Saleslogix's most recent owner, Swiftpage, is selling the product line to Infor. Swiftpage will concentrate on Act, purchased from Sage along with Saleslogix, in February 2013. Infor will launch industry-specific products as it backs away from Inforce CRM. In a prepared statement, Swiftpage, H. John Oechsle, said that “We can now fully focus on our core ‘DNA’ of helping micro and small businesses grow.” Sounds like a good move; SalesLogix and Act fit very differently in the market and I’ve been told on my than one occasion by Sage resellers that SalesLogix is more high end than you’d think.
Reckon, an Australia company that markets low-end accounting software, is developing a version of its cloud-based Reckon One for the United Kingdom. That was outlined in the company’s report of results for the first half ended June 30. “Investment in developing and establishing an infrastructure for a UK product has commenced,” the report said. It raises the specter of Reckon One, which competes with MYOB and Xero in its homeland, of going up against Xero and Sage One in the British Commonwealth motherland. Meanwhile, Intuit, whose products were formerly distributed down under by Reckon, will be entering Australia next year and Sage is expected to join the fight in the Outback Corral.
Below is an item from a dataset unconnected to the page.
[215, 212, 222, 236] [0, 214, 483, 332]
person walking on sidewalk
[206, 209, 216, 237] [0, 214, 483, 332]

Avalara has started the Avalara Marketing Center, which the sales tax software vendor says is designed to help its resellers generate leads. The center provides content that dealers can use in marketing communications and is designed for channel members who do not have time or resources to handle their own campaigns.
Epicor Software cut significantly into its loss for the third quarter ended June 30. The red ink dropped to $3.3 million for the most recently ended period from $9.7 million a year ago. But the top line budged upward by only 2.1 percent, rising to $246.2 million, up from $241.2 million a year earlier. Don’t blame ERP, which performed decently with revenue of $155.8 million, a rise of 4.3 percent from $149.4 million in last year’s corresponding period. Once again, the Retail Solutions division sucked the life out of the quarter, dropping 10.6 percent to just under $33 million from $36.9 million.